# [Task directions]
Copy the lines exactly. Begin at the first line of the data and stop after the line with "lung squamous cell".

[Stored items from a collection]

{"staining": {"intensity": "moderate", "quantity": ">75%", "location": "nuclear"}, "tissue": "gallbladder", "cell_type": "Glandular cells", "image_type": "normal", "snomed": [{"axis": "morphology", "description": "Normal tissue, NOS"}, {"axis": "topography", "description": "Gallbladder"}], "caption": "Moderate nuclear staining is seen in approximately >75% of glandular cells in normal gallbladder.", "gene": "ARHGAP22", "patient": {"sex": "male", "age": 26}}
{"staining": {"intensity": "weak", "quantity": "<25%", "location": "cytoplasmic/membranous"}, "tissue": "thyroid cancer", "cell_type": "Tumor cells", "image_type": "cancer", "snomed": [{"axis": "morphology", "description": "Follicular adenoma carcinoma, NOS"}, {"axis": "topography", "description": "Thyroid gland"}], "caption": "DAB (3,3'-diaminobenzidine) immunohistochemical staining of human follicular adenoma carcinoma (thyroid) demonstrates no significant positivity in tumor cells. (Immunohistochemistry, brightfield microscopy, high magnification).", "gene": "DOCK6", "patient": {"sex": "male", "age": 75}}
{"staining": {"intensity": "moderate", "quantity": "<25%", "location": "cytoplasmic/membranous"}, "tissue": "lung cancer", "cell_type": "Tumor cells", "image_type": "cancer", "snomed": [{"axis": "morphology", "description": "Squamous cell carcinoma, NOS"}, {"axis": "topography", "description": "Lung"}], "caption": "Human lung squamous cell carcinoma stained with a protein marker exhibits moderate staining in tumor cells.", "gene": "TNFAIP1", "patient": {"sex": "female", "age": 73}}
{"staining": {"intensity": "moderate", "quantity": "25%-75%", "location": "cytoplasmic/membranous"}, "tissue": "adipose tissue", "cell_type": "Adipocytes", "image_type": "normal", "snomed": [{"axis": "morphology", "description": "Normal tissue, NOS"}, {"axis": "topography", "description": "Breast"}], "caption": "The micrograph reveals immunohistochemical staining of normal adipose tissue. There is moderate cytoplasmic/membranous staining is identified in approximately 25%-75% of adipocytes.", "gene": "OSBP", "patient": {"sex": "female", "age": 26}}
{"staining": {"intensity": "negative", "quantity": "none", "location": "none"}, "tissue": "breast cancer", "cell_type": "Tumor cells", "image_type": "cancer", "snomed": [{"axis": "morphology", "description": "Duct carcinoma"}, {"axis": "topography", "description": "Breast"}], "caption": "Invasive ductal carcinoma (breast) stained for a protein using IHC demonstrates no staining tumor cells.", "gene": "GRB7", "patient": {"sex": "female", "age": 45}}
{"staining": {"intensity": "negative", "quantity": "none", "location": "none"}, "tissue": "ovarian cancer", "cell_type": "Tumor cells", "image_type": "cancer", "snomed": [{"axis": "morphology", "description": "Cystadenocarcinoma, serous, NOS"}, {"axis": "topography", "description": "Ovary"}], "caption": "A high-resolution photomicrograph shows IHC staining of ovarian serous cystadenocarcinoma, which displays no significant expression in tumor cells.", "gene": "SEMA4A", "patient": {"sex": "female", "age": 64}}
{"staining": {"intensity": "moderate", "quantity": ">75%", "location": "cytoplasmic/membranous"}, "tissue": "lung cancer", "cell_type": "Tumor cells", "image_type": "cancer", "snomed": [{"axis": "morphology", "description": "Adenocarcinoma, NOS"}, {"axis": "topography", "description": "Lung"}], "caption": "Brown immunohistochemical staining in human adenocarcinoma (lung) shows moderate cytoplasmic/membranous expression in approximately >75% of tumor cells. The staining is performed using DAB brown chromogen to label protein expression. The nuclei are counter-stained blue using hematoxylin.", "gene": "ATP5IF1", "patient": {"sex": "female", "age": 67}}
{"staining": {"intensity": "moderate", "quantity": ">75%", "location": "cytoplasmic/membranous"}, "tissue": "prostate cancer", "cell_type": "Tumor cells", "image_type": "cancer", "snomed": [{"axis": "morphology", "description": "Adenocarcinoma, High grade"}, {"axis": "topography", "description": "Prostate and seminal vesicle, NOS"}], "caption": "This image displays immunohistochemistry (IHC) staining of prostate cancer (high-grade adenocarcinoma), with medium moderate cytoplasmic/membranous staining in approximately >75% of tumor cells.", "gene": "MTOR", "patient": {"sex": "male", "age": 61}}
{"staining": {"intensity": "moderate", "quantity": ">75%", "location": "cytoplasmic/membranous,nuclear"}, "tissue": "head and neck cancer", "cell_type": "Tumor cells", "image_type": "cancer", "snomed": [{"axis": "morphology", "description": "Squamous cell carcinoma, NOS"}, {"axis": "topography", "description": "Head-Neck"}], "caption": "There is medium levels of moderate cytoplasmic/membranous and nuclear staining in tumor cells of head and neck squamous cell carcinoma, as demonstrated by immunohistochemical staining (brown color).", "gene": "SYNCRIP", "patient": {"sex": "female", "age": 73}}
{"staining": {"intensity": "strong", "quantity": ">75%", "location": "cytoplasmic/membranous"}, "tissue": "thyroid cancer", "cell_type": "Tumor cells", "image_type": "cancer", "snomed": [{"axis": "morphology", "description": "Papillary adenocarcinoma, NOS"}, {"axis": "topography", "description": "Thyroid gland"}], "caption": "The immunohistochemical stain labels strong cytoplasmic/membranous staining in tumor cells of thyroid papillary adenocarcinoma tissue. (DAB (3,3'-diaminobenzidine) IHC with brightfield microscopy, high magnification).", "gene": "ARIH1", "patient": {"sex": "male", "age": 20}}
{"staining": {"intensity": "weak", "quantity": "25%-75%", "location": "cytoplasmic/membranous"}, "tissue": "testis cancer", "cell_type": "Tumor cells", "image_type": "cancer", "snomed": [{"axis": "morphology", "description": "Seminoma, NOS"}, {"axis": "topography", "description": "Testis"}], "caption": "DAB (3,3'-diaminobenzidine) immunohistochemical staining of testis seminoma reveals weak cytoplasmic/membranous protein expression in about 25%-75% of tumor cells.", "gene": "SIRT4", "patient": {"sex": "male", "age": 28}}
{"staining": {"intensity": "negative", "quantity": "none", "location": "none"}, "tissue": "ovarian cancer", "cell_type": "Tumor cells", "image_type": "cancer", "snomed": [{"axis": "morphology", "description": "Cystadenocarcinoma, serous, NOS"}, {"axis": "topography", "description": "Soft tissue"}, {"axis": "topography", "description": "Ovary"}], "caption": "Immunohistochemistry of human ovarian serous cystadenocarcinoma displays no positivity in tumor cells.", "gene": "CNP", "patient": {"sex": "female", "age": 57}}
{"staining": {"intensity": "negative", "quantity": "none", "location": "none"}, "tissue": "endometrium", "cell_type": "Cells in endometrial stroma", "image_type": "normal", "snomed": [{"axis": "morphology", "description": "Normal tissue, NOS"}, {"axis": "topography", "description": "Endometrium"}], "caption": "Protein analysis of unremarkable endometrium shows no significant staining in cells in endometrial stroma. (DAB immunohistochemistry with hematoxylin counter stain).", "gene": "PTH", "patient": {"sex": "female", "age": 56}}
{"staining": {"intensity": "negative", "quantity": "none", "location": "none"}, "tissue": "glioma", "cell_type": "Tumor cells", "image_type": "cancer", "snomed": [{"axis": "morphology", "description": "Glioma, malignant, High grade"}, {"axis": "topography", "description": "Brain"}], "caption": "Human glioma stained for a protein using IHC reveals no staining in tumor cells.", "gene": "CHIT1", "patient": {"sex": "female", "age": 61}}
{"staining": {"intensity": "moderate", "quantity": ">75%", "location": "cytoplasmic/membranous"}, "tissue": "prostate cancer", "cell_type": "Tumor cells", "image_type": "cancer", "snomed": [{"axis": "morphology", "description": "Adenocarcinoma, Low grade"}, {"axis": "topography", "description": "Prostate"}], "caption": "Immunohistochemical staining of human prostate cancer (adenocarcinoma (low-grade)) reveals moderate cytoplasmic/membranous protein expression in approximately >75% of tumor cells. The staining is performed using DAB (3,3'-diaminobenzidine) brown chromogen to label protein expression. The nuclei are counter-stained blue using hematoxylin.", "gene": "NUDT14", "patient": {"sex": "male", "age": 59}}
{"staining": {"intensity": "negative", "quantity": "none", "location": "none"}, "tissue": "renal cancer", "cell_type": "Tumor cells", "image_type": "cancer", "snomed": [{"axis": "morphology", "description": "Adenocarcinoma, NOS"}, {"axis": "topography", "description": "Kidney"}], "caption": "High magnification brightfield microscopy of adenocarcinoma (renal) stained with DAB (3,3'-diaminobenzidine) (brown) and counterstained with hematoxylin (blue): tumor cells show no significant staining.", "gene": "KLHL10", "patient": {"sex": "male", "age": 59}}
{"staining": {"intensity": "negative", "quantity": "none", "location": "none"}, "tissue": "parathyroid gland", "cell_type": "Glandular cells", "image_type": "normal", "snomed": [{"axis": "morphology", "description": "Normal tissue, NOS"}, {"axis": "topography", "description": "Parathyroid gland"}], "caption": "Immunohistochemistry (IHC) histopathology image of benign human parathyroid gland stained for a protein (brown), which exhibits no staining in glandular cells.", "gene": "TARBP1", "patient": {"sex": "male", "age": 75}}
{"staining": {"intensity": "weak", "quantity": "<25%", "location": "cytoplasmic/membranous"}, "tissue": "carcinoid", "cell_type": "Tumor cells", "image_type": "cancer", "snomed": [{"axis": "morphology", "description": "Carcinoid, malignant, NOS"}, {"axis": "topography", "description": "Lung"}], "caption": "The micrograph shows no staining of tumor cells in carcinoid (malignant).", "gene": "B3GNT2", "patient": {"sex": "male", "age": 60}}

# [Output of the exercise]
{"staining": {"intensity": "moderate", "quantity": ">75%", "location": "nuclear"}, "tissue": "gallbladder", "cell_type": "Glandular cells", "image_type": "normal", "snomed": [{"axis": "morphology", "description": "Normal tissue, NOS"}, {"axis": "topography", "description": "Gallbladder"}], "caption": "Moderate nuclear staining is seen in approximately >75% of glandular cells in normal gallbladder.", "gene": "ARHGAP22", "patient": {"sex": "male", "age": 26}}
{"staining": {"intensity": "weak", "quantity": "<25%", "location": "cytoplasmic/membranous"}, "tissue": "thyroid cancer", "cell_type": "Tumor cells", "image_type": "cancer", "snomed": [{"axis": "morphology", "description": "Follicular adenoma carcinoma, NOS"}, {"axis": "topography", "description": "Thyroid gland"}], "caption": "DAB (3,3'-diaminobenzidine) immunohistochemical staining of human follicular adenoma carcinoma (thyroid) demonstrates no significant positivity in tumor cells. (Immunohistochemistry, brightfield microscopy, high magnification).", "gene": "DOCK6", "patient": {"sex": "male", "age": 75}}
{"staining": {"intensity": "moderate", "quantity": "<25%", "location": "cytoplasmic/membranous"}, "tissue": "lung cancer", "cell_type": "Tumor cells", "image_type": "cancer", "snomed": [{"axis": "morphology", "description": "Squamous cell carcinoma, NOS"}, {"axis": "topography", "description": "Lung"}], "caption": "Human lung squamous cell carcinoma stained with a protein marker exhibits moderate staining in tumor cells.", "gene": "TNFAIP1", "patient": {"sex": "female", "age": 73}}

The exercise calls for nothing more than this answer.